TASK INSTRUCTIONS.
1. From the write-up about running the Aurora Horizon game, return the passage starting at "(I’ve now changed" and ending at "everyone in small groups.", word for word.
2. In the write-up about running the Aurora Horizon game, where did everyone go when play began?
3. Carry on the write-up about running the Aurora Horizon game from its last sentence.

SELECTED PASSAGE.
----

If the error was spotted soon enough, I would change the shared documents. But as the game got closer, I just updated the master documents and made a note to adjust things during the game if needed.
On the day
Aurora Horizon was due to start at 7:30 pm, but I was online from 7 pm (and had told everyone that). Several people joined just after 7, and we chatted and caught up. At about 7:25 pm, I chased the last two, and we started at 7:30 pm.
I carried out a short briefing, and then we started play.
Starting positions: In hindsight, I should have given everyone a starting position where they spend a few minutes roleplaying in small groups. That seems to be particularly important when playing on Discord.
Instead, everyone moved to the galley and started talking.
(I’ve now changed that and created four starting positions, each with three characters. The last character, the computer, can start wherever they want.)
But I must remember this for the next game: Start the game with everyone in small groups.
The game unfolds
The first hour for me was relatively relaxing. I just listened to everyone roleplaying and answering the occasional query.
Then we had the first EVA period.

----

DATA.
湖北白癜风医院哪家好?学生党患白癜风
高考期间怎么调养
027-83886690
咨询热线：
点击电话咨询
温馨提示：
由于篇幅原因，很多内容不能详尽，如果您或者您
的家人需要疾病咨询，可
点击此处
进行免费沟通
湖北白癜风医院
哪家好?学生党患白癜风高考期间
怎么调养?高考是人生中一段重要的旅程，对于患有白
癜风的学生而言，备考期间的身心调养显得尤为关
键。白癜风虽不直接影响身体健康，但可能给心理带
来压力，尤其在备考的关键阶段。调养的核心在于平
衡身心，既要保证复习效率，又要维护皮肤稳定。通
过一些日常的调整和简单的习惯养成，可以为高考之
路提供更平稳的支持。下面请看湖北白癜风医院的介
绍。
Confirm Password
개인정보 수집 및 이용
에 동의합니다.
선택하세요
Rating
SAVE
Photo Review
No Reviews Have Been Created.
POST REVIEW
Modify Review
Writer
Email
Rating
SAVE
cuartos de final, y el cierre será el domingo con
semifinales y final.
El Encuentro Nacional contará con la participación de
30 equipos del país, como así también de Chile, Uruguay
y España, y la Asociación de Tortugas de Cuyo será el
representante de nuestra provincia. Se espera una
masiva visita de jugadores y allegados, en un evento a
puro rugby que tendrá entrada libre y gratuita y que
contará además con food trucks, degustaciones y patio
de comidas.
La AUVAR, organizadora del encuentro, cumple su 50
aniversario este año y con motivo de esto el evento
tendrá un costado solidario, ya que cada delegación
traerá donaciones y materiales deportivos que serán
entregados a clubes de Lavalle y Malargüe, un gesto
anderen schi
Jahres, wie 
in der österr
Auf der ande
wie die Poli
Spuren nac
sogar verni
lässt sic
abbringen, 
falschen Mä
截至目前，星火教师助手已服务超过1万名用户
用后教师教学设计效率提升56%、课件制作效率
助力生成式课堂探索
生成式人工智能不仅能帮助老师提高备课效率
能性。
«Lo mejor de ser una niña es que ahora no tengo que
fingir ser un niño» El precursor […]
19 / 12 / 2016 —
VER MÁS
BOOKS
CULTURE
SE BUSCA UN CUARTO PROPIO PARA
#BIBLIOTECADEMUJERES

----

ANSWERS FOR THIS EXERCISE.
1.
(I’ve now changed that and created four starting positions, each with three characters. The last character, the computer, can start wherever they want.)
But I must remember this for the next game: Start the game with everyone in small groups.

2. They all moved to the galley and started talking.

3.
This was always going to be a challenge, as I had to give each away team their own briefing (which I posted to them via the Discord chat). This took a bit longer than I expected (and I made mistakes as the Discord interface was clunkier than I thought). And then, once I had given everyone their documents, I had to answer queries.
This would have been easy if we had been playing a tabletop rpg (as I had considered earlier), and easier if we were face-to-face (as the briefings would all be printed out and ready to go), but Discord just slowed everything down.
In a sense, I was trying to run four different tabletop rpgs at once. I do like a challenge, and I don’t think it was awful, but I don’t think I’ll be repeating the experience in a hurry!
(It’ll be easier in person, I tell myself!)
I’d scheduled the EVA period to take 15 minutes. That was always optimistic, but I don’t know if that was the challenges of Discord, or lots of discussion, but the first EVA period took over an hour, and we ended up not having time for a proper second EVA period.
We overran a little, and from the discussion afterwards, players were saying they could have continued roleplaying for another hour. But it was a school night, and I was conscious that some people needed to be up early the next morning.
As usual, not everything came out, and as usual, the game went in directions I hadn’t anticipated, but overall I was happy with how it went.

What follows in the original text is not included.